1. Let’s back up and put this in context.
Starting Jan. 1, individual policies must provide benefits similar to those in typical employer plans. These “essential health benefits,” as they are called, include prescription drugs, mental health treatment and inpatient hospital care. Some people have gotten notices from their insurance companies telling them their current plans are being canceled as of Dec. 31. In most cases, that’s because these plans don’t meet these requirements.
If insurers discontinue a policy, they are required to give consumers 90 days’ notice and offer the option of enrolling in an alternative policy.
2. Who is getting these cancellation notices?
Most Americans get their insurance through their employers. Or through Medicare, Medicaid or the Veterans Benefit Administration. These people aren’t affected.

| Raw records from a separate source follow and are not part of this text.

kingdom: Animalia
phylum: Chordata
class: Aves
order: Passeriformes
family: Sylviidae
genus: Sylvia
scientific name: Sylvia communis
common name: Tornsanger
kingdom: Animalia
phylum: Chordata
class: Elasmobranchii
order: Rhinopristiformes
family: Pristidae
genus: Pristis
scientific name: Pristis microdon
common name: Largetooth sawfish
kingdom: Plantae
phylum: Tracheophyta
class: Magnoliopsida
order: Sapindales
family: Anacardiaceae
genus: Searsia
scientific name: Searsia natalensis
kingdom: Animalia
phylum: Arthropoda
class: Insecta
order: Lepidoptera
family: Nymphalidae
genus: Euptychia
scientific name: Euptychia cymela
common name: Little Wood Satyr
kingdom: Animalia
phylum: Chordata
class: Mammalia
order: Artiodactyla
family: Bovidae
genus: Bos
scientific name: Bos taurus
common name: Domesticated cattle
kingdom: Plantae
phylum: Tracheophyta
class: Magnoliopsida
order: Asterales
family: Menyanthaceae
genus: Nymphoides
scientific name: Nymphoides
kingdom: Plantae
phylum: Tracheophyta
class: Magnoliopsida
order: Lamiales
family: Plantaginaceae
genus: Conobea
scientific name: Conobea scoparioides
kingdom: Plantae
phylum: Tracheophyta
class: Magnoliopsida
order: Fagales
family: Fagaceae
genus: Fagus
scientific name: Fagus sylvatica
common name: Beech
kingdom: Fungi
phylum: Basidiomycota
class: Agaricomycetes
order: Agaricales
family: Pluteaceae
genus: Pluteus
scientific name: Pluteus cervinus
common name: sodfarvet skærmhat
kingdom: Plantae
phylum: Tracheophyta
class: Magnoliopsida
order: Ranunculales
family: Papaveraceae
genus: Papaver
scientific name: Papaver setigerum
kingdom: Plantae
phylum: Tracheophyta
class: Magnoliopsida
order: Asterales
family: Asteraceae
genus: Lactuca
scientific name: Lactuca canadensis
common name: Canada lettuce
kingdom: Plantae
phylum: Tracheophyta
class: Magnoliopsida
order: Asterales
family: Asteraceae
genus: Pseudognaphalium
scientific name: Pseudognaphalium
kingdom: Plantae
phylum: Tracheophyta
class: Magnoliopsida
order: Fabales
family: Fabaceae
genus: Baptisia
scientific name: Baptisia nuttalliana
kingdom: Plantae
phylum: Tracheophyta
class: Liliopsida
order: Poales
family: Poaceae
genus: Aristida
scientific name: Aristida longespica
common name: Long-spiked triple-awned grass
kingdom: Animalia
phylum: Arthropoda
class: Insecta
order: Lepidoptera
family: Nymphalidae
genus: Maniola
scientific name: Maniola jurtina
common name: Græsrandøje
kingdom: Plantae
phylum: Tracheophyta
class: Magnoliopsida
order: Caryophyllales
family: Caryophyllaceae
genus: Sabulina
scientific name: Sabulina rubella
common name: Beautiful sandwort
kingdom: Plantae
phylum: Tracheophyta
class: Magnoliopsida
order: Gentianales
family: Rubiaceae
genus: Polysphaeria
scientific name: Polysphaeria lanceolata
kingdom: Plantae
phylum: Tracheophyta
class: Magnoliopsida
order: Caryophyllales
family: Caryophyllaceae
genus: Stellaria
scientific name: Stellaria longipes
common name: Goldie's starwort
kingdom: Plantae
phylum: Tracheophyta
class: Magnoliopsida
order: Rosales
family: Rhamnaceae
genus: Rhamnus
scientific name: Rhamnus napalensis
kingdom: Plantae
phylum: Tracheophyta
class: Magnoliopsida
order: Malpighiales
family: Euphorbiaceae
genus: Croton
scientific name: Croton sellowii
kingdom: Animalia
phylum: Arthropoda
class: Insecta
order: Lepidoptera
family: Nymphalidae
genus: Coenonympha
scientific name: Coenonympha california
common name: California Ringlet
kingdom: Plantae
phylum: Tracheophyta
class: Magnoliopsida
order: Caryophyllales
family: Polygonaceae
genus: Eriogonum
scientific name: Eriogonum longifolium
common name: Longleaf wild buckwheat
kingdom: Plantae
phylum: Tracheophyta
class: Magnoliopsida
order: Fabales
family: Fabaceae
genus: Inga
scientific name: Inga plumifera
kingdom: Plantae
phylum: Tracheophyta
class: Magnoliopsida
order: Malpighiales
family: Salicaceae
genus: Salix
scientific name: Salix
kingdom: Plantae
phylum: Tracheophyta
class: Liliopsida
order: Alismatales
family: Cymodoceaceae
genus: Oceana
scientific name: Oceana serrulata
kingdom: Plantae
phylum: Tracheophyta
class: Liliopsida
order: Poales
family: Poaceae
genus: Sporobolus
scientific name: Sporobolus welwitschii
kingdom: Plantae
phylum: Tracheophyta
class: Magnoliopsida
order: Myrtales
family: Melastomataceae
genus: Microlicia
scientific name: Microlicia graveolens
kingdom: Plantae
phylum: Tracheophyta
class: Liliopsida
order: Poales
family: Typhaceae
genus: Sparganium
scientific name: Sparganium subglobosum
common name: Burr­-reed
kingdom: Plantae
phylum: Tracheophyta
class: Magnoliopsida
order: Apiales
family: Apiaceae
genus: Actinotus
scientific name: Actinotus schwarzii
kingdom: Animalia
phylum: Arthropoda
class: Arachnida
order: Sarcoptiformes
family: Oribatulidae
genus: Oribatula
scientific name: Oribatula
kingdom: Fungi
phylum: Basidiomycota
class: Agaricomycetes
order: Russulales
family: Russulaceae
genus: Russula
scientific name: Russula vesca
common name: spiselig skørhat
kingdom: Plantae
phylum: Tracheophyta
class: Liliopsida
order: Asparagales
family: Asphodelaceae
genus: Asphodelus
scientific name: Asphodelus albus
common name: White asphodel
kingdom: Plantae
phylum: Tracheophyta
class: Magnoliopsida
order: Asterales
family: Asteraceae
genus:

But about 5 percent of Americans, up to 15 million people, buy their insurance on the individual market. Consumers in this market are the ones getting the notices. No one knows exactly how many notices are going out, but the figure is probably hundreds of thousands.
3. I’m a 58-year-old man. Why on Earth do I have to buy a plan that covers maternity care?
Many plans in the individual market have lacked what some considered key benefits, and the health law was designed to improve that situation. Right now, for example, insurance companies often charge women more for policies, even if the policies don’t include maternity benefits. The people who wrote the law didn’t want insurers to be able to discriminate against women, and they wanted to make the coverage suitable for different types of people, even if not everyone was going to use the all its services. Policy experts wanted to spread the risk across as large a group as possible.
4. Is there any benefits just for men?
Yes. Policies must cover preventive services, including one designed to check older men who have smoked for abdominal aortic aneurysms. Aneurysms can break open and cause dangerous bleeding and death.
5. Why was maternity care included?
Up until now, many policies on the private market did not cover maternity care as a standard benefit. Women who unexpectedly became pregnant would find, to their surprise, they weren’t covered for those services. In some cases, when they tried to switch, their insurance company would treat their pregnancy as a preexisting condition and not cover the cost.
6. What else is considered an essential benefit?
Doctor visits, hospitalization, emergency care, pediatric care, prescriptions, medical tests, mental health care, substance abuse treatment and more. Plans must also cover preventive care at no extra cost to consumers, including flu shots, routine vaccinations and cancer screenings, such as mammograms and colonoscopies.
7. Currently, I pay $300 a month for my individual coverage. My deductible is $2,700 a year. That plan is being canceled. The closest comparable plan will cost me more. Why?
Insurers base their premiums on several factors, including inflation and the cost of putting insurance rules in place. Under the health law, insurers will no longer be able to pick and choose who they want to insure. They must accept everyone, even those who are very sick. Under the old rules, insurers could decide whether they wanted to give you coverage — and how to charge — based on your answers to pages and pages of medical questions.
8. What should I do if I get a cancellation notice?
Consumer experts say people should carefully research their choices. Some insurers are giving people the option to renew current policies early, before Jan. 1. Those plans don’t have to include essential benefits. And they could mean more out-of-pocket costs.